[Corpora-List] Precision and Recall

Angus Grieve-Smith grvsmth at panix.com
Sat Apr 19 20:30:17 CEST 2008


On Sat, 19 Apr 2008, Daniel Zeman wrote:


> the false positives/negatives are absolute numbers. If you evaluate, say,
> performance of a parser on two different data sets and you get fp=100 and
> fn=100 for both, you still cannot say that both sets are equally hard for the
> parser. It may well be that the sets were not the same size and that tp1=100
> while tp2=1000.

Okay, I see that you would want to know how many false negatives there are as a proportion - i.e. how many of the positives it found correctly - so I see the value in "recall," even if it doesn't make much sense as a name. But it seems to me that the raw number of false negatives is also valuable.

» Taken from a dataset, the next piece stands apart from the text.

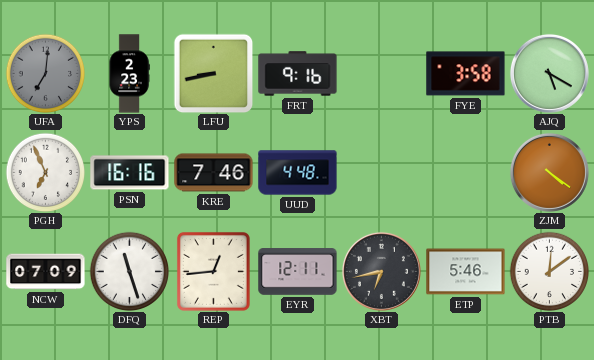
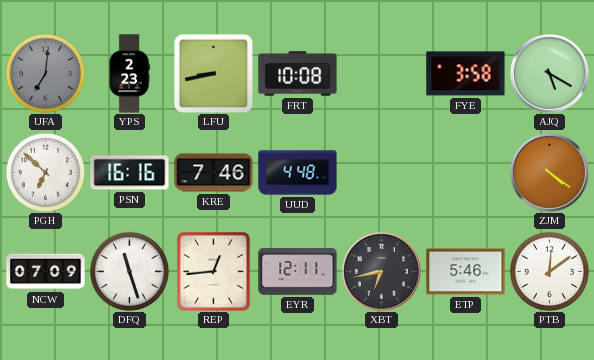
FRT: 9:16 -> 10:08
PGH: 6:56 -> 6:52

But false positives are false positives; why does it matter how many true positives there were? Because it's a measure of how muddy the water is? It seems like here, absolute numbers of false positives would be more valuable in many situations. As Google found, it often doesn't matter how many false positives you have, as long as the most valuable true positives are close to the top of the list.

Incidentally, this is not a purely academic line of questioning; I worked on an information retrieval project that failed in part because precision and recall did not accurately predict customer satisfaction.